Warum wir in Coronavirus-Krise Toilettenpapier hamstern
In der Corona-Krise wird Klopapier wie verrückt gehortet. Wie lässt sich der Hype ums «weisse Gold» erklären? Psychologen und Wissenschaftler schätzen ein.
Das Wichtigste in Kürze
- Überall auf der Welt wird WC-Papier gehortet. Dies hängt mit Kontrollverlusten zusammen.
- Hamsterkäufe lösen laut Wirtschaftsprofessorin Anja Achtziger einen Nachahmereffekt aus.

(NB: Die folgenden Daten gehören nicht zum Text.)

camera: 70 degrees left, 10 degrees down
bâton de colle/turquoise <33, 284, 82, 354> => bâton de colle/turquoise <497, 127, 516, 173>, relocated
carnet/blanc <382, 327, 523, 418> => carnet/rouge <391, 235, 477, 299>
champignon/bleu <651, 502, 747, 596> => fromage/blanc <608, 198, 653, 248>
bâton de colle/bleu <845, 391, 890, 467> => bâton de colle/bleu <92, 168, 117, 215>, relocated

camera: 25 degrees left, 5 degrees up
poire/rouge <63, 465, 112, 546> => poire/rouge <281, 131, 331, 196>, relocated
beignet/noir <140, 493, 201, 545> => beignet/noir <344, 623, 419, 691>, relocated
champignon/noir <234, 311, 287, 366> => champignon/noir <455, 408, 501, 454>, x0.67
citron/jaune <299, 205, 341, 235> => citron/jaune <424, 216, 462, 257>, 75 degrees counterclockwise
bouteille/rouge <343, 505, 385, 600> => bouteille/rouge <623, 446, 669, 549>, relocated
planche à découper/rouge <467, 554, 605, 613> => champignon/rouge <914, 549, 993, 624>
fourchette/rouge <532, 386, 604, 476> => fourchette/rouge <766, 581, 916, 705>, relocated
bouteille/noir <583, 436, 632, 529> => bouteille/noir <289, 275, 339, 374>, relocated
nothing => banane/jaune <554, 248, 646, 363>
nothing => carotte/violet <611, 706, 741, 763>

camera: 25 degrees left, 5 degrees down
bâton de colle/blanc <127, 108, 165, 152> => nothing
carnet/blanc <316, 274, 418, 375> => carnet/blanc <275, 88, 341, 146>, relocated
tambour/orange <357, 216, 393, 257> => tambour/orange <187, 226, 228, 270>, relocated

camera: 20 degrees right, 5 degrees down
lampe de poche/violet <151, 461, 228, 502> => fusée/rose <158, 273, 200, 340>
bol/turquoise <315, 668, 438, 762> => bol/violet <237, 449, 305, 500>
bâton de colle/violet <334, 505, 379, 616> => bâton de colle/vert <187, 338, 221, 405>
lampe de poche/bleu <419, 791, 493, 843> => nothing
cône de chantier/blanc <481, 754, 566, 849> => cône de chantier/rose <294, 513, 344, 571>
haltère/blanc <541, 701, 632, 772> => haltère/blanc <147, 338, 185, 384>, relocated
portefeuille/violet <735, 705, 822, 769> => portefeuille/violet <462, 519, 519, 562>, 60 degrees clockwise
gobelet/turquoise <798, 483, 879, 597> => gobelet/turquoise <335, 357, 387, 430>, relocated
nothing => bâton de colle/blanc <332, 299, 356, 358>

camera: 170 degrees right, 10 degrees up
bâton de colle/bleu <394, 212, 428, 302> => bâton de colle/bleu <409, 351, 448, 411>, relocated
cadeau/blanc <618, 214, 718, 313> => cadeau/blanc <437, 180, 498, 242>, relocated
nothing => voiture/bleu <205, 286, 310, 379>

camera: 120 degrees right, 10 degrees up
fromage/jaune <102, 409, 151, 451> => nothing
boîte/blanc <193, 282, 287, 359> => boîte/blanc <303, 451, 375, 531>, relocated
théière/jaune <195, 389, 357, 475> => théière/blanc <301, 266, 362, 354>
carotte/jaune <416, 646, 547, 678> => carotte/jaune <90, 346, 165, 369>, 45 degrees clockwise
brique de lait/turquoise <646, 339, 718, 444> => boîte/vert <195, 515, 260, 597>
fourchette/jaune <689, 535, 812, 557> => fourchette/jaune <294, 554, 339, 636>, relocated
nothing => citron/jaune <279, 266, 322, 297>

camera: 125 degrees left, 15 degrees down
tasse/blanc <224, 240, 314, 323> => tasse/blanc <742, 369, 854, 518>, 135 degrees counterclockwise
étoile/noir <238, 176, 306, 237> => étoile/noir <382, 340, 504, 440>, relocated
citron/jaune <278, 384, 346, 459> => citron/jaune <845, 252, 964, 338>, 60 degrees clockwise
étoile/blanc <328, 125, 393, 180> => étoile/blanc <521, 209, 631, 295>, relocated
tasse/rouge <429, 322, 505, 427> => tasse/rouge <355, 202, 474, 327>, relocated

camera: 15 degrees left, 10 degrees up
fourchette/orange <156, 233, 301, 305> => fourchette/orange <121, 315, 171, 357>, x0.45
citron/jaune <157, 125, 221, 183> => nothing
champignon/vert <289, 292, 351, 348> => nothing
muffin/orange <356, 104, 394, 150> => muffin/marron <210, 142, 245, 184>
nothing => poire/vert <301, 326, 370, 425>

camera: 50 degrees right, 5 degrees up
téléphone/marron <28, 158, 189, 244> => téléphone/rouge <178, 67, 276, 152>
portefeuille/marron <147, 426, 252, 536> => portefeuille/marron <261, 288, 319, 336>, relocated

- Andere Länder horten andere Sachen. In Italien ist es Wein, in der Schweiz Schokolade.
Leere Regale treiben Kunden Schweissperlen auf die Stirn. Im Netz kursieren Videos über Rangeleien an Supermarktkassen und auch in der Schweiz gehören leere Regale zum Alltag. Der Krieg ums Klopapier ist in vollem Gange. Der Hype um Klopapier scheint diese Tage fast so ansteckend zu sein wie das Coronavirus selbst.
Kontrollverlust führt zu drastischem Handeln
Die Menschen fühlen sich in der Corona-Krise machtlos, stehen einem unsichtbaren Feind gegenüber. «Wenn wir uns in einer Situation ohnmächtig fühlen, dann suchen sich viele ein Gebiet, um Kontrolle auszuüben um das Gefühl zu bekommen, ihr Leben im Griff zu haben», erklärt der Darmstädter Psychotherapeut Michael Huppertz.
Klopapier stehe für Kontrolle. Mit Zwangshandlungen wie dem Hamstern soll die Angst bewältigt werden. Dabei fallen Gedanken über Mitmenschen und Solidarität oftmals in den Hinterkopf.
Hamsterkäufer lösen Nachahmereffekt aus
Es ist ein Dilemma, denn eigentlich will ja niemand hamstern. Aber ohne Klopapier will erst recht keiner dastehen. «Andere fangen an, viel Toilettenpapier zu kaufen - also mache ich es auch», erklärt Wirtschaftspsychologin Achtziger.
«Dazu kommt verstärkend, dass im gewohnten Umfeld darüber geredet wird, ob man und wenn ja wie viel Toilettenpapier gehortet hat.» Die Aussenseiter werden nervös - und besorgen sich selbst ein paar Rollen zur Beruhigung. Durch diesen Teufelskreis wird der Mangel zur selbsterfüllenden Prophezeiung.
Hamstereinkäufe unterscheiden sich kulturell
Michaela Wingefeld berichtet aus Fabrikanten-Sicht von einer gestiegenen Nachfrage nach Klopapier auch in anderen Ländern. Als in China das Coronavirus ausgebrochen ist, habe man in Deutschland bereits die Bestände in den Lagern hochgefahren. «Wir denken, dass das Hamsterphänomen sich schneller verbreitet als das Coronavirus.»
Klopapier wird aber, wie zum Beispiel im arabischen Raum, längst nicht überall gehortet. Dort zieht man Wasser vor. Hamsterkäufe unterscheiden sich nach Land, denn in der Schweiz wird neben Toilettenpapier auch viel Schokolade und Blumenerde gehamstert, in Italien sind häufig die Weinregale leer. Die Niederländer hamstern wiederum massenweise Cannabis.